Mr. Nandha finds himself bending to sniff the sheet. No. He does not want to know if there is any blame there. He opens the sliding wood wardrobes, inventories what is taken, what remains. The gold, the blue, the green saris, the pure white silk for formal occasions. The beautiful, translucent crimson choli he used to love to see her wear, that excited him so much across a room or a garden party. She has taken all the padded, scented hangers, left the cheap wire ones that have stretched into shallow rhombuses. Mr. Nandha kneels down to look at the shoe rack. Most of the spaces are empty. He picks up a slipper, soft-soled, worked with gold-thread and satin, runs his hands over its pointed toe, its soft, breast-curved heel. He sets it back in its position. He cannot bear her lovely shoes.

He closes the sliding door on the clothes and shoes but it is not Parvati he thinks of, it is his mother when he burned her on the ghat, his head shaved and all dressed in white. He thinks of her house afterwards, of the terrible poignancy of her clothes and shoes on their hangers and racks, all unnecessary now, all her choices and fancyings and likings naked and exposed by death.

The note is stuck to the shelf in the kitchen where his Ayurvedic teas and dietary items are kept. He finds he has read it three times without taking in anything more than the obvious meaning that she is gone. He cannot join the words up into sentences. Leaving. So sorry. Can’t love you. Don’t look for me. Too close. Too many words too near to each other. He folds the note, puts it in his pocket, and climbs the stairs to the roof garden.

In the open space, in the grey light, under the eyes of his neighbours and his cybernetic avatars, Mr. Nandha feels the compressed rage vomit up out of him. He would love to open his mouth and let it all pour out of him in an ecstatic stream. His stomach pulls, he fights it, masters it. Mr. Nandha presses down the spasms of nausea.

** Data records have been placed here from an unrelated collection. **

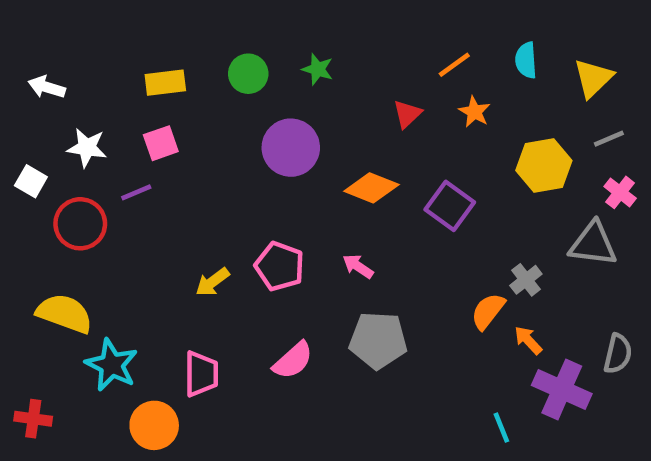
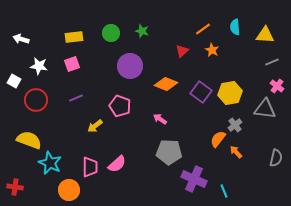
yellow triangle: (593, 78) -> (265, 35), turned 48
yellow hexagon: (544, 166) -> (230, 93), moved
purple line: (136, 192) -> (76, 98), moved
pink pentagon: (280, 266) -> (120, 106), moved
pink semicircle: (293, 360) -> (117, 164), moved
purple cross: (562, 390) -> (194, 179), moved

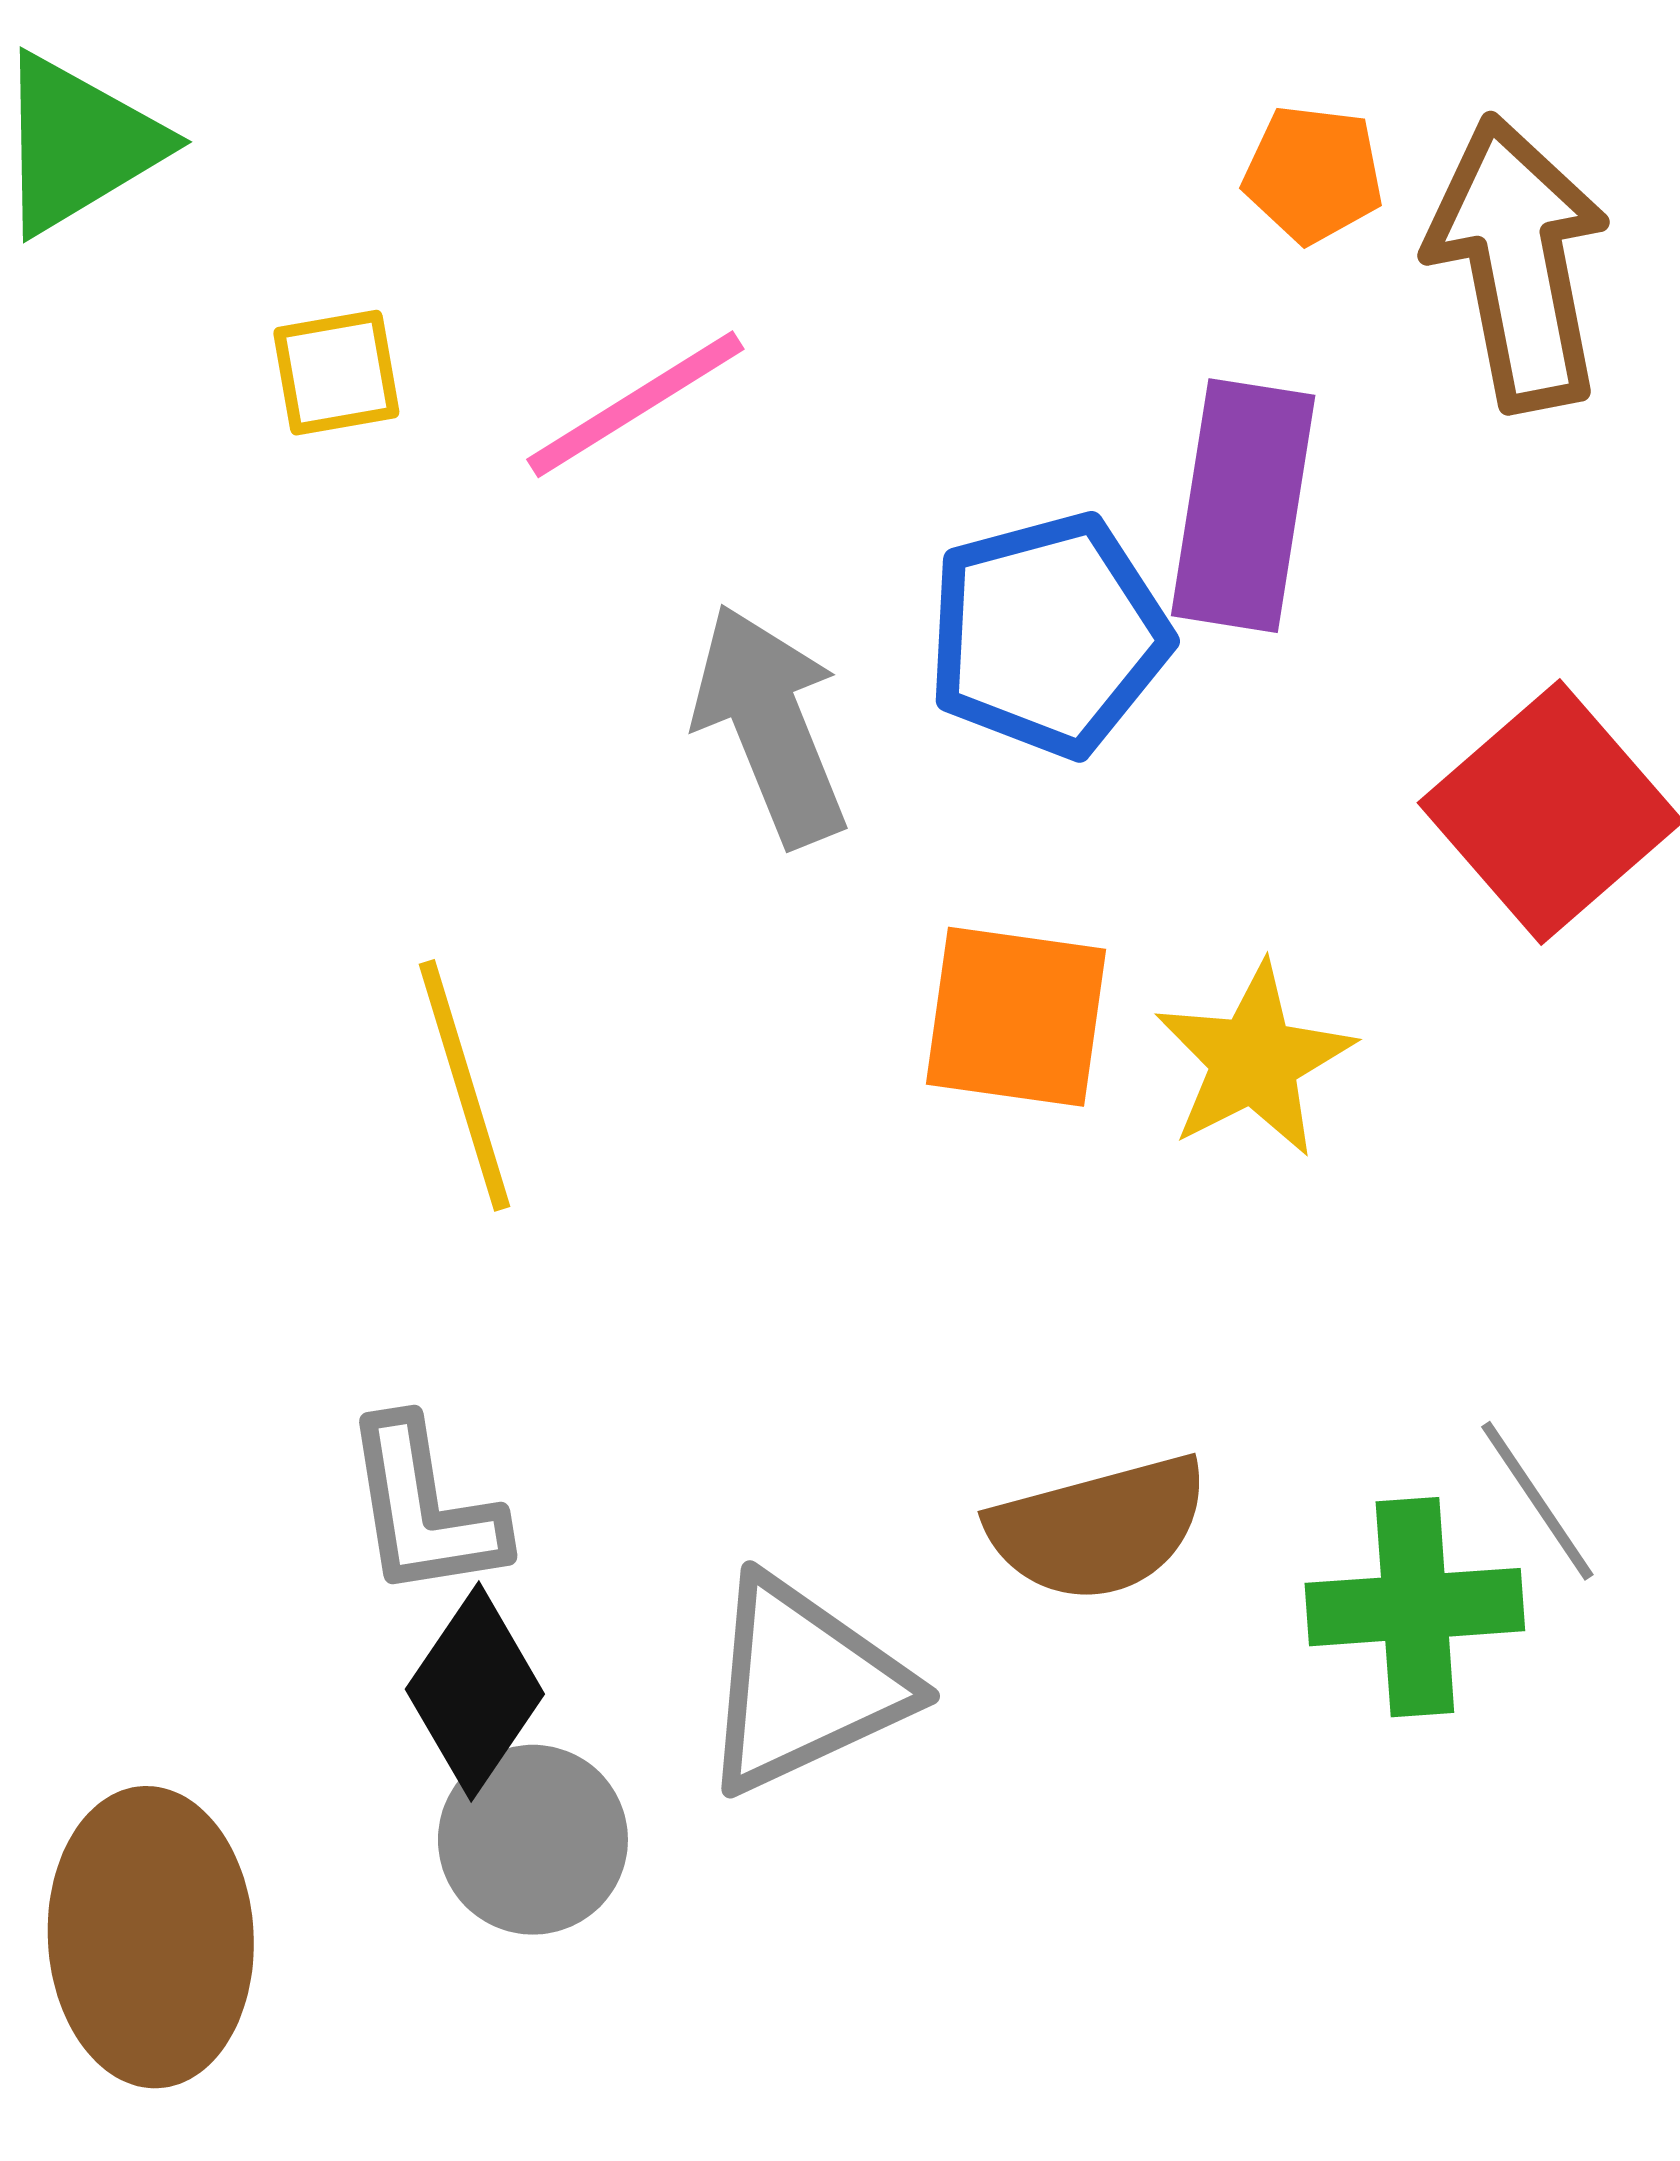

What is that sickly, chemical smell? For a moment, despite his discipline, he feels that his gut might betray him.

Mr. Nandha kneels on the edge of the raised bed, fingers hooked into the clinging loam. His palmer calls. Mr. Nandha cannot think what the noise could possibly be. Then the insistent calling of his name draws his fingers out of the soil, draws him back to the wet rooftop in the Varanasi gloaming.

“Nandha.”

“Boss, we’ve found her.” Vik’s voice. “Gyana Chakshu picked her up two minutes ago. She’s right here in Varanasi. Boss; she is Kalki. We’ve got it all put together; she is the aeai. She is the incarnation of Kalki. I’m diverting the tilt-jet to pick you up.”

Mr. Nandha stands upright. He looks at his hands, brushes the dirt from them on the edge of the wooden sleepers. His suit is stained, crumpled, soaked. He cannot imagine he will ever feel dry again. But he adjusts his cuffs, straightens his collar. He takes the gun from inside his pocket and lets it hang loosely at his side. The early neons of Kashi gibber and flick at his feet. There is work to be done. He has his mission. He will do it so well that none can ever hold a whisper against Nandha of the Ministry.